À l’heure où le projet de loi relatif au droit d’accès à l’information est dans sa dernière ligne droite avant sa discussion au niveau du Parlement, les acteurs de la société civile se serrent les coudes pour préparer un mémorandum prévoyant des réformes de la mouture qui se trouve actuellement entre les mains du secrétariat général du gouvernement. Très irritée par sa non-implication dans le processus d’élaboration de ce projet de loi, la société civile ne compte pas rester les mains croisées. C’est ainsi qu’elle multiplie les rencontres de sensibilisation à l’importance de ce texte et aux avantages que présente ledit mémorandum. La conférence de presse tenue vendredi dernier à Rabat par le Réseau marocain pour le droit d’accès à l’information et l’association Adala s’inscrit justement dans cet esprit.
Cette rencontre, à laquelle ont pris part des experts internationaux et des représentants d’organismes de défense des droits de l’Homme, rentre dans le cadre des activités de plaidoyer menées par les deux associations afin de renforcer la prise de conscience autour de l’importance de l’accès des citoyens aux informations, qu’elles soient d’ordre personnel ou relatives à la gestion de la chose publique. «Vu l’extrême importance du droit de l’accès à l’information dans le processus d’approfondissement de la démocratie en tant que valeurs, principes et pratiques, nos deux ONG veilleront à accompagner ce projet de loi à travers la manifestation des critiques et la présentation de propositions susceptibles d’améliorer la qualité de ce texte et garantir par conséquent le droit des citoyens à un meilleur accès à l’information», a annoncé Mme Jamila Sayouri, présidente de l’association Adala. En effet, si la mise en œuvre de cette loi représente une traduction effective et concrète des dispositions de la Constitution et de ses implications juridiques et institutionnelles, elle est aussi la garante d’une bonne pratique de la liberté d’expression, de l’édition et un appui de taille à la presse et aux médias en général. Or l’article 40 de ce projet de loi stipule que la mise en œuvre de cette loi est tributaire de la publication d’autres textes organiques, sans qu’une date de publication soit fixée. Cette imprécision est considérée par Foukahi Abderrahim, coordinateur du REMDI, comme étant une tentative du gouvernement de manipuler le texte de loi ou, pis encore, de l’étouffer dans l’œuf. M. Foukahi appelle dans ce sens l’Exécutif à élaborer une stratégie globale et claire qui définit les objectifs et les moyens à adopter pour accompagner cette loi une fois promulguée, et ce, en concertation avec la société civile.

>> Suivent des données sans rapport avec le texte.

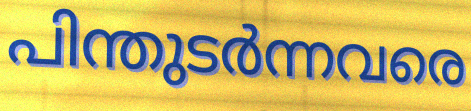
പിന്തുടർന്നവരെ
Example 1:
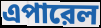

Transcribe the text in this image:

এপারেল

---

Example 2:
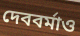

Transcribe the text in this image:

দেববর্মাও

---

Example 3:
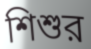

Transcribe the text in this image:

শিশুর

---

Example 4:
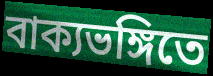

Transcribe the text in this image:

বাক্যভঙ্গিতে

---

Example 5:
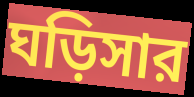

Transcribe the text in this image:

ঘড়িসার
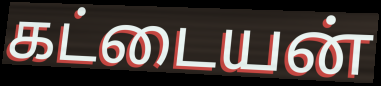
கட்டையன்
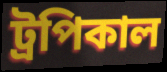
ট্রপিকাল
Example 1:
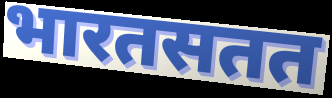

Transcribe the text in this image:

भारतसतत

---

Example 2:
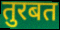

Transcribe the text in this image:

तुरबत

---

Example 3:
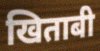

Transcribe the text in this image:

खिताबी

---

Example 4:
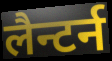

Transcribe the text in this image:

लैन्टर्न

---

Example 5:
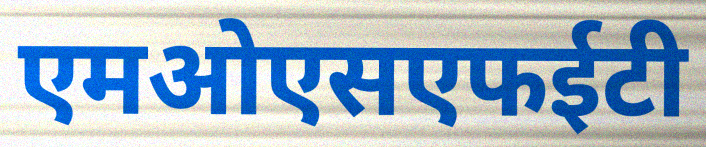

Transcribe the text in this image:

एमओएसएफईटी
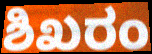
ಶಿಖರಂ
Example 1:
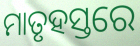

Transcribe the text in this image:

Une idée largement appuyée par Mme Misako Ito, la représentante de l’UNESCO, qui a souligné dans son intervention l’importance qu’accorde son organisme depuis dix ans à la question de l’accès à l’information, précisant à cet égard l’adhésion de la majorité des pays membres à la stratégie de l’UNESCO à travers l’élaboration et l’adoption de textes de loi garantissant le respect de ce droit. «Le Maroc devra adhérer à son tour à ce mouvement à travers l’adoption de cette loi. Dans ce sens, l’UNESCO apportera son soutien durant trois ans au REMDI dans son action d’accompagnement de ce projet de loi à travers des formations dispensées à ses membres et un financement de ces projets de sensibilisation», affirme l’experte onusienne. Aussi et pour mieux garantir la bonne application de ce futur texte de loi, le REMDI a adopté 10 principes essentiels qu’il espère intégrer dans l’élaboration de la version finale de la loi. Ces principes, qui seront intégrés au mémorandum et communiqués au gouvernement au mois de juin prochain, s’inspirent, d’après M. Foukahi, des meilleures législations et pratiques internationales en matière d’accès à l’information.
Ces principes insistent notamment sur le fait que le droit d’accès à l’information s’applique au pouvoir exécutif, législatif et judiciaire ainsi qu’à l’administration consultative et à toutes les entités privées accomplissant des fonctions publiques. En outre, le REMDI insiste pour que ce droit s’applique à toute information élaborée, reçue ou détenue par les entités publiques indépendamment du support sur lequel elle est stockée et pour que le refus d’accès à l’information soit par conséquent limité et dûment motivé. Enfin, le Réseau recommande, entre autres, la création d’une agence ou d’une commission spécifique indépendante qui aurait pour mission d’examiner les cas de refus d’accès à l’information et les cas d’absence de réponses aux demandes d’information. Cet organe sera chargé également de promouvoir l’accès à l’information et d’encourager son développement au sein de la société.